The two women in the show I was very pleasantly surprised by - they both appeared to be wearing stays!  They had the appropriate shape and also had bum rolls and/or hip pads.  Abigail had a cute green jacket and striped petticoat and later on, a gorgeous Indienne print gown with a (faux) quilted petticoat.  The fact that the costume designer actually put her in an Indienne print amazed me! Well played, Sir! 

Martha Jefferson wore a gorgeous gold (satin?) gown.  You could tell the garments were theatrical, because you could just make out a zipper - but I can forgive a lot of things if they're fitted properly and have the right shape.  The gold gown was really pretty. She had a pretty pink cloak in her first scene too, which appeared to be a shot taffeta with ruched trim.

Both ladies had repro shoes - and after spending way too much time looking at them, I decided that they had to be American Duchess shoes!  Martha's were pink silk  and I'm pretty sure the top of the tongue is the same shape as the American Duchess shoe.  And there aren't that many (or any other?) dyeable silk options out there!  After decided Martha had to be wearing Lauren's shoes, I checked out Abigail's again - hers were definitely leather, but they were  gray.  I decided she had the leather American Duchess shoes and they painted them.

Both ladies had cute little pinner caps too.

I was just so pleased that the women's costumes were so pretty and appropriate, from head to toe!

The show itself was spectacular. The acting was amazing, the singing was amazing. I loved the set design. And the pit (which was tiny, I think only 8 people) sounded fantastic as well.  I was blown away by how good the whole production was.

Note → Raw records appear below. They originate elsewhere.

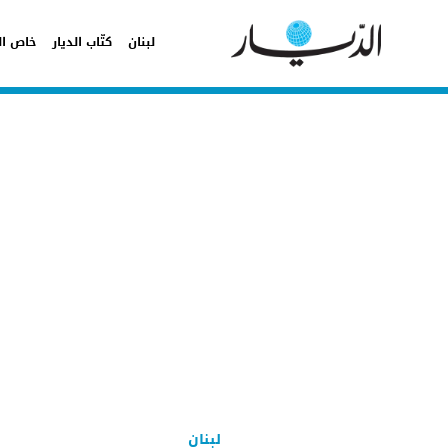
لبنان
كتّاب الديار
خاص ال
لبنان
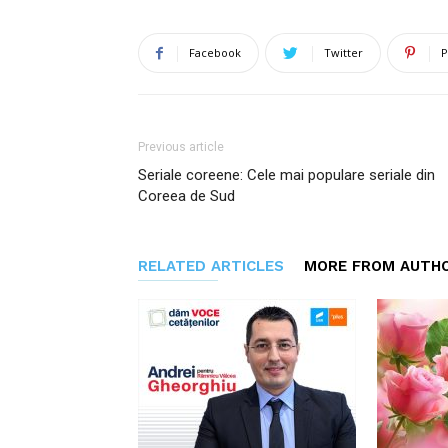
Facebook
Twitter
P
Previous article
Seriale coreene: Cele mai populare seriale din
Coreea de Sud
RELATED ARTICLES
MORE FROM AUTH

I also mouth along (silently, don't worry) to pretty much the entire show. Which apparently the woodwind player noticed.  During intermission (since he was sitting only a few feet from me) he actually asked if I'd been in the show!  Nope, just a fan! Being in the front and having the actors be able to see your reactions was so fun.  I would swear that the messenger who sings the sad "Hey Mama" song was singing it to me!

If you're in the DC area, go see it - it was wonderful!

I found this interview with the costume designer online:

I did find a few pics of the costumes online too - I couldn't find one of Abigail's first costume, but you can see the Indienne print dress and Martha's gold gown.

Wednesday, April 11, 2012

Miniature of me!

My mom painted this as a gift! It's me in my aqua 1790s gown! Didn't she do a great job? Especially since it's only 2" big!

Sunday, April 1, 2012

New 18th century stays!

I've been needing a new pair of stays for a while. I love my old ones, they're comfortable and for my first pair, I'm happy with how they turned out.  But they've stretched and they're starting to look their age, so I've had plans for a new pair.  But I'm not someone who really enjoys making stays, so I kept putting them off. I've been trying to tie up old or half-started projects lately, so it was time.

The fabric is silk taffeta I bought a few years ago at a little 18th century market I went to with Bauhausfrau.  It's a teal/orange shot fabric if you look at the threads.   I found the gold striped bias trim on etsy and I thought it would be really cute.  The ribbons are silk, also from the stash.  I used cable ties like I did for my first stays, except for two spring steel bones used near the lacing.  The pattern is the Diderot one from Corsets & Crinolines. I didn't make any changes  to the pattern since the first pair of stays worked so well.  Hopefully these will too! Forgive the wrinkles in the taffeta - they really show up in the pictures.